From: Greg Stark on
On Fri, Feb 26, 2010 at 7:16 PM, Tom Lane <tgl(a)sss.pgh.pa.us> wrote:
> I don't see a "substantial additional burden" there.  What I would
> imagine is needed is that the slave transmits a single number back
> --- its current oldest xmin --- and the walsender process publishes
> that number as its transaction xmin in its PGPROC entry on the master.

And when we want to support cascading slaves?

Or when you want to bring up a new slave and it suddenly starts
advertising a new xmin that's older than the current oldestxmin?

But in any case if I were running a reporting database I would want it
to just stop replaying logs for a few hours while my big batch report
runs, not cause the master to be unable to vacuum any dead records for
hours. That defeats much of the purpose of running the queries on the
slave.

--
greg

--
Sent via pgsql-hackers mailing list (pgsql-hackers(a)postgresql.org)
To make changes to your subscription:
http://www.postgresql.org/mailpref/pgsql-hackers

From: Tom Lane on
Heikki Linnakangas <heikki.linnakangas(a)enterprisedb.com> writes:
> I don't actually understand how tight synchronization on its own would
> solve the problem. What if the connection to the master is lost? Do you
> kill all queries in the standby before reconnecting?
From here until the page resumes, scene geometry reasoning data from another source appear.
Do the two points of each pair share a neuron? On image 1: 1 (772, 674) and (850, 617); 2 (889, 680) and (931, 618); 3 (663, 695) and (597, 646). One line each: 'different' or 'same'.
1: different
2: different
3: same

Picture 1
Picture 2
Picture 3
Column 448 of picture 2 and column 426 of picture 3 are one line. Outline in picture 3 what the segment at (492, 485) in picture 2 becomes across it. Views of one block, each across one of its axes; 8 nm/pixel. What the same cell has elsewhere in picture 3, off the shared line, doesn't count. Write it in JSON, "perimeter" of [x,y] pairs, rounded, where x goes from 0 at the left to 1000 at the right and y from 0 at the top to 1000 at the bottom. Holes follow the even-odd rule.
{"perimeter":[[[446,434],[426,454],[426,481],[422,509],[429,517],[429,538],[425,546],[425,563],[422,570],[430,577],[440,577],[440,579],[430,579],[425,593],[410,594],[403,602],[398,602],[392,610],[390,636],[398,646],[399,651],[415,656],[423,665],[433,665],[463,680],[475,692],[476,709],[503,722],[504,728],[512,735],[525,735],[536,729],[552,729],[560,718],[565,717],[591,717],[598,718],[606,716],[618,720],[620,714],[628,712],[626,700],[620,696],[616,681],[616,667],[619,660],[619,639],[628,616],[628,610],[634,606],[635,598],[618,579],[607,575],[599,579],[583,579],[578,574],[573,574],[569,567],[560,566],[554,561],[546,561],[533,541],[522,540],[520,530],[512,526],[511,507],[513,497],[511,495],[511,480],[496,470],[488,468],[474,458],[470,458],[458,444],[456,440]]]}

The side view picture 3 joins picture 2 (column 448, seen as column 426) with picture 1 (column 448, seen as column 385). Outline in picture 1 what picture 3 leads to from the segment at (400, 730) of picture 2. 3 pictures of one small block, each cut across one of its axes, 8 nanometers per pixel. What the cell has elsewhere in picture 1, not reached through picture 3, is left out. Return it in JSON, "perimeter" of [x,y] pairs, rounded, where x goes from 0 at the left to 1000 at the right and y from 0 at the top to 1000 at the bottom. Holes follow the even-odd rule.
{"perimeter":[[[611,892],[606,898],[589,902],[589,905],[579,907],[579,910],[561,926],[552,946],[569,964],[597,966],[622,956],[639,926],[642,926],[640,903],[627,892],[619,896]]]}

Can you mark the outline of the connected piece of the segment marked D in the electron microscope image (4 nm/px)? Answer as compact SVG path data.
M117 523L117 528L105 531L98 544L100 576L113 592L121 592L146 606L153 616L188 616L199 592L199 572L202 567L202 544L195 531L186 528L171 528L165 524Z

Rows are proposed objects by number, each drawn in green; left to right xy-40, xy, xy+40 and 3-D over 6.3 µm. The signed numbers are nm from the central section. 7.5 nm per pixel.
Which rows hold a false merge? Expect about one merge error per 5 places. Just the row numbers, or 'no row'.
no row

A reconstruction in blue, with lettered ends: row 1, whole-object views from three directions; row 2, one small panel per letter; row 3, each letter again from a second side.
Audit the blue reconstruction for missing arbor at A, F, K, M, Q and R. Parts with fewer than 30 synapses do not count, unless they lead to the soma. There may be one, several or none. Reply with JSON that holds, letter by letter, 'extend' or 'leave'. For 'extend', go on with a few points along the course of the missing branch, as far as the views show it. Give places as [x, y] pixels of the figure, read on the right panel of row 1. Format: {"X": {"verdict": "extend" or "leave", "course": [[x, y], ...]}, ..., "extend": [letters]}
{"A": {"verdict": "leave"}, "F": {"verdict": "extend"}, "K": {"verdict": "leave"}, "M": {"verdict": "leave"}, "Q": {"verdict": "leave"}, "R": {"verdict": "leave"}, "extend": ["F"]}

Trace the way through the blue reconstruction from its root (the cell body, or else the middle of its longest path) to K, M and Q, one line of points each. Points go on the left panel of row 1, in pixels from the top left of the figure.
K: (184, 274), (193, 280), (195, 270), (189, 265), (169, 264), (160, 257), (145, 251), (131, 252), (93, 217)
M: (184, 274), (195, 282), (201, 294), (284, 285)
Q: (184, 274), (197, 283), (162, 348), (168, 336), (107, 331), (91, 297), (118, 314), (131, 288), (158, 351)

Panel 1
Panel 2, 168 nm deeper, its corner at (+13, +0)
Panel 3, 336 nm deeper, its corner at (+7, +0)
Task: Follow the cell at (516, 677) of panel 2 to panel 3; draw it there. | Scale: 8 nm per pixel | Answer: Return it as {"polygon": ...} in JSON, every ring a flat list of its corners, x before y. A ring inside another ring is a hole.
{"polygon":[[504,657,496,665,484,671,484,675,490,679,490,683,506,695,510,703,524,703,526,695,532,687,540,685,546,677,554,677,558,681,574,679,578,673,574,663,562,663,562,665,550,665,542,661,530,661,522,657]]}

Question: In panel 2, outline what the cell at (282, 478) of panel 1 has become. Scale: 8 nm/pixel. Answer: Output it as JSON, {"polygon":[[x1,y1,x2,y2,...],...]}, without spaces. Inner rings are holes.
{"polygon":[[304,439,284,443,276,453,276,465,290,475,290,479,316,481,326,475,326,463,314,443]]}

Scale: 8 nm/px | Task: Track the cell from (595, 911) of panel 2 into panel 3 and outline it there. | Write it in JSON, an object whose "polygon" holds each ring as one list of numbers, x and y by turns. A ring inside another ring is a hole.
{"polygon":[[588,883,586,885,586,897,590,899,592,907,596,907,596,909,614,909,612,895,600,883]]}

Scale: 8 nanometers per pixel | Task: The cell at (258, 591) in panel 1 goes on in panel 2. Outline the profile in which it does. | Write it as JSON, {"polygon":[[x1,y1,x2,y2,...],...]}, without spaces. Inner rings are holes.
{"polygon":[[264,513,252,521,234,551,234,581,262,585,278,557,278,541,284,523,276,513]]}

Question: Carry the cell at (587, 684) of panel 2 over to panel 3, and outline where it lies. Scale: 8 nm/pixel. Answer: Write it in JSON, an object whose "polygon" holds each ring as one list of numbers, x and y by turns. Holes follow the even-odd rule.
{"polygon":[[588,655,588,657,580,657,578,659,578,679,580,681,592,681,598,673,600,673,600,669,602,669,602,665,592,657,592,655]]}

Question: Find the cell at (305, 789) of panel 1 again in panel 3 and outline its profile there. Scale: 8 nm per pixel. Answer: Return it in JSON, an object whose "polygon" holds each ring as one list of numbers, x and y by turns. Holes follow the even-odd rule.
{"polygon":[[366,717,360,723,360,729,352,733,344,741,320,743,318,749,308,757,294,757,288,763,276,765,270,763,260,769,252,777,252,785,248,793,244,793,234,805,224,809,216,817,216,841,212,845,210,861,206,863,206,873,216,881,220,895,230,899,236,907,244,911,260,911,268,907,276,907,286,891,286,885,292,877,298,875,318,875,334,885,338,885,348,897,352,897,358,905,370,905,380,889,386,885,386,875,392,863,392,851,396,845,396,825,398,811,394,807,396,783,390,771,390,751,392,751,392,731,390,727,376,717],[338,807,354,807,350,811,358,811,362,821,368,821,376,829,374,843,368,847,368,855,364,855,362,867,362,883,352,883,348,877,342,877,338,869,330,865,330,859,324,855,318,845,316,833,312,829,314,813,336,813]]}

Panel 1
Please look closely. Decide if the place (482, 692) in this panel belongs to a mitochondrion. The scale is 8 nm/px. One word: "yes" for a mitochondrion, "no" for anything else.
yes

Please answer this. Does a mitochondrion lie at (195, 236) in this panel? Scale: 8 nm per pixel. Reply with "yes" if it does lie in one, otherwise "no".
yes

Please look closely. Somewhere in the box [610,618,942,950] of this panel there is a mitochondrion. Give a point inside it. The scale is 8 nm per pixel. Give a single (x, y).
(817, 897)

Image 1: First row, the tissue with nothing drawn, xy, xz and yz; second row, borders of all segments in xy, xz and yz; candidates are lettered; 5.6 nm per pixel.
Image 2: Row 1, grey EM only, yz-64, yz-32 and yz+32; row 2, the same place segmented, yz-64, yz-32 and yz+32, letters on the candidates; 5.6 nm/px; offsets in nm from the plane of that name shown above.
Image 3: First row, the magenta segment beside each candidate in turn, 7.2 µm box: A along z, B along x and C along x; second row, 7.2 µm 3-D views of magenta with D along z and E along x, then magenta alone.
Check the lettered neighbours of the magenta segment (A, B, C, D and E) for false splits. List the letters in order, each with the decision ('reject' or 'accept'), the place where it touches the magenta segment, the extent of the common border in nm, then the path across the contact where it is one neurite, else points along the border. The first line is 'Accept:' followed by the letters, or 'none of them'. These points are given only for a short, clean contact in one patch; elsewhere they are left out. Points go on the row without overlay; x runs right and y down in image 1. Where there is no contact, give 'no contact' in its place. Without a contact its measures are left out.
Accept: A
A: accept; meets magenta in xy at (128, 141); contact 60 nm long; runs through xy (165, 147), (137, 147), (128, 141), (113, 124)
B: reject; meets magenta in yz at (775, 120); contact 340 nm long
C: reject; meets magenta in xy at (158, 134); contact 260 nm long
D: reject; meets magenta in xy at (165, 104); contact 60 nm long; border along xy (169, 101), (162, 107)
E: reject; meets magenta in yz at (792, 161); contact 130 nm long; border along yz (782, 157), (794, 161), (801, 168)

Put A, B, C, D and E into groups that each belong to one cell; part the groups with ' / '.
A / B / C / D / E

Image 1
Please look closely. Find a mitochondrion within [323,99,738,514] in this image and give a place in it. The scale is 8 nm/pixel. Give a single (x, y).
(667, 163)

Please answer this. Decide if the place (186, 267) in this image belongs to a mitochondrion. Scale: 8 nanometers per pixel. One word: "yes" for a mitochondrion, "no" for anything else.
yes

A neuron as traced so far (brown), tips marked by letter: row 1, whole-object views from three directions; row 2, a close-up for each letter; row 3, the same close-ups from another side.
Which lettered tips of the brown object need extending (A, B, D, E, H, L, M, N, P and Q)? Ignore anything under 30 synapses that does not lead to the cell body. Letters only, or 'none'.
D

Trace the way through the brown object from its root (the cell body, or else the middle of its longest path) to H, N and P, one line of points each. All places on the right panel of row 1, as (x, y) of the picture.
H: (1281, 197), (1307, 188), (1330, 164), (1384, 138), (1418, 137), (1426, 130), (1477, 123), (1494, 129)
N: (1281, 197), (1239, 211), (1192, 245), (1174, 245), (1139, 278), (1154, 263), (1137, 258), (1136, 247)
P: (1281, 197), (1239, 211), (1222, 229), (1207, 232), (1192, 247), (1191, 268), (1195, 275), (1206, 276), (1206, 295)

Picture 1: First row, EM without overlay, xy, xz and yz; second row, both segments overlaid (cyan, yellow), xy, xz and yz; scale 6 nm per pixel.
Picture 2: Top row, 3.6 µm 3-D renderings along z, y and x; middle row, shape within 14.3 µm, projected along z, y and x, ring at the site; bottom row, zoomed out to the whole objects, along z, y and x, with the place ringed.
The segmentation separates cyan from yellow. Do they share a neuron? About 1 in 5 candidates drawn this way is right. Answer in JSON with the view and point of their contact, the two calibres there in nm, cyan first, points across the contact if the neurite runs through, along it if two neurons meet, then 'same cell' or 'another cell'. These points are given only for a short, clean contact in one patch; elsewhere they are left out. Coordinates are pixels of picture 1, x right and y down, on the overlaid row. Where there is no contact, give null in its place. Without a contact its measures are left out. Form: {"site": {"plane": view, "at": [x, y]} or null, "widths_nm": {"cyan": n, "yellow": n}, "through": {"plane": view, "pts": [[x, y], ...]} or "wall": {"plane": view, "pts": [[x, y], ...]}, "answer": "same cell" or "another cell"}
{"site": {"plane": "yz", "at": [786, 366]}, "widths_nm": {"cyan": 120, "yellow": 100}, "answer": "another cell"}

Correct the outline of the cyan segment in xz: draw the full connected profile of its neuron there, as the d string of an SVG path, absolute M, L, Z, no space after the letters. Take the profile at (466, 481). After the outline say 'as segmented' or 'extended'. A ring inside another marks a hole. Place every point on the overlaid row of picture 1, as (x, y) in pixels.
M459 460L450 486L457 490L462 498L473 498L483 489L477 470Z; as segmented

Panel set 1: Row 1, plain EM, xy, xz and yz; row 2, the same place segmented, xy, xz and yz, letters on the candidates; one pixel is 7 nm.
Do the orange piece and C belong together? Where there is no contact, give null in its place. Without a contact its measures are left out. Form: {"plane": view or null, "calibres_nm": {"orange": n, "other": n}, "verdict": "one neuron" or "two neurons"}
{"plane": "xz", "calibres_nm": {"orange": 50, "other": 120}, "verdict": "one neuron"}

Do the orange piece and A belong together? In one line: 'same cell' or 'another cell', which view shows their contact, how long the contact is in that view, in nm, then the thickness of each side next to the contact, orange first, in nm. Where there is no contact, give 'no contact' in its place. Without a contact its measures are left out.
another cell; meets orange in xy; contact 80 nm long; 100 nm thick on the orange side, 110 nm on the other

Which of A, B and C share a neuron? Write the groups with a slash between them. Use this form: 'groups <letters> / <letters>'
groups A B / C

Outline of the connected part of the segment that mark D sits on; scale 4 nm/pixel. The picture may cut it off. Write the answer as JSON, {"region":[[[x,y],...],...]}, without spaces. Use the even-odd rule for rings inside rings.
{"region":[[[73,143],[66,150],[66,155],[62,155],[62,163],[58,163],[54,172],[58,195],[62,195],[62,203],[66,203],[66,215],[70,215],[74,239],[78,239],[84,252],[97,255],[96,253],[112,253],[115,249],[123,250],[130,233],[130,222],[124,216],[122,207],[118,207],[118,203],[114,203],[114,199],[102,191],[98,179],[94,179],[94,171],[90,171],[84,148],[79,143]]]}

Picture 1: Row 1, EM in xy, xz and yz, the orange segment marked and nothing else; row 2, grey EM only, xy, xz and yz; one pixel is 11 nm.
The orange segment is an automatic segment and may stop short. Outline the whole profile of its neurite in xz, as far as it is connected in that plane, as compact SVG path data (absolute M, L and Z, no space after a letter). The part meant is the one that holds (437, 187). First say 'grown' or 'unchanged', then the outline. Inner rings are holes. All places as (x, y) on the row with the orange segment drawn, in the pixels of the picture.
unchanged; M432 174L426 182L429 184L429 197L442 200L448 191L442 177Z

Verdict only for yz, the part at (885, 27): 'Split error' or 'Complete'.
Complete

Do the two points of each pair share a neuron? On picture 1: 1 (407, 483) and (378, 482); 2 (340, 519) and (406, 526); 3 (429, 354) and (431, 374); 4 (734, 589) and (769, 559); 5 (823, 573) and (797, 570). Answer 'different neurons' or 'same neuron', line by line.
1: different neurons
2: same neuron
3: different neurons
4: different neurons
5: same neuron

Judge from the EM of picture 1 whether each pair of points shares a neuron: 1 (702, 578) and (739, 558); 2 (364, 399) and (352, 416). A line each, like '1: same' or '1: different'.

Sure. So what? They'd have been killed if they individually lost
connections to the master (or the slave), too.

> [ assorted analysis based on WAL contents ]

The problem is all the interactions that are not reflected (historically
anyway) to WAL. We already know about btree page reclamation interlocks
and relcache init files. How many others are there, and how messy and
expensive is it going to be to deal with them?

> If you really think the current approach is unworkable, I'd suggest that
> we fall back to a stop-and-go system, where you either let the recovery
> to progress or allow queries to run, but not both at the same time. But
> FWIW I don't think the situation is that grave.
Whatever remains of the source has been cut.